=== What is needed ===
State how many lines in the following entries hold the word "Integrity". The reply is that number only.

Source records
━━━━━━

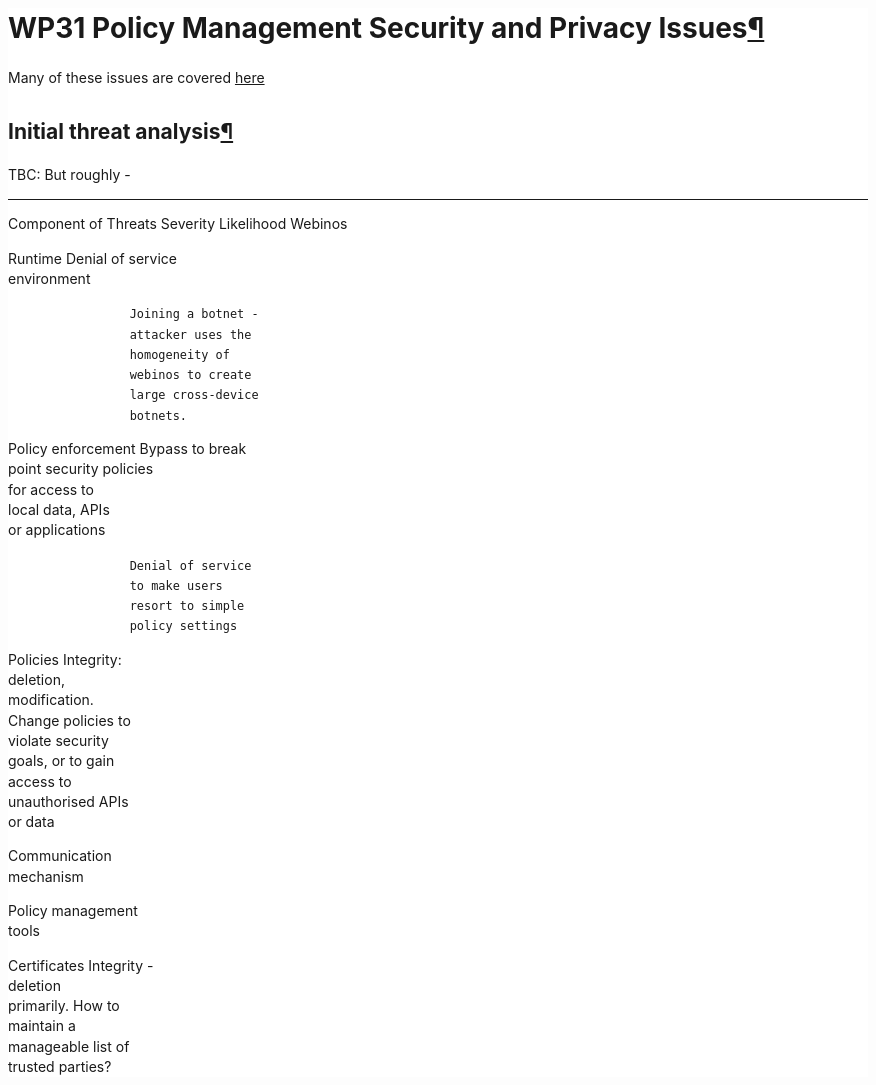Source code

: WP31 Policy Management Security and Privacy Issues[¶](#WP31-Policy-Management-Security-and-Privacy-Issues)
==========================================================================================================

Many of these issues are covered
[here](/wp3-1/wiki/Policy_API)

Initial threat analysis[¶](#Initial-threat-analysis)
----------------------------------------------------

TBC: But roughly -

  ------------------ ------------------ ------------------ ------------------
  Component of       Threats            Severity           Likelihood
  Webinos                                                  

  Runtime            Denial of service                     
  environment                                              

                     Joining a botnet -                    
                     attacker uses the                     
                     homogeneity of                        
                     webinos to create                     
                     large cross-device                    
                     botnets.                              

  Policy enforcement Bypass to break                       
  point              security policies                     
                     for access to                         
                     local data, APIs                      
                     or applications                       

                     Denial of service                     
                     to make users                         
                     resort to simple                      
                     policy settings                       

  Policies           Integrity:                            
                     deletion,                             
                     modification.                         
                     Change policies to                    
                     violate security                      
                     goals, or to gain                     
                     access to                             
                     unauthorised APIs                     
                     or data                               

  Communication                                            
  mechanism                                                

  Policy management                                        
  tools                                                    

  Certificates       Integrity -                           
                     deletion                              
                     primarily. How to                     
                     maintain a                            
                     manageable list of                    
                     trusted parties?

━━━━━━

=== Result of the task ===
2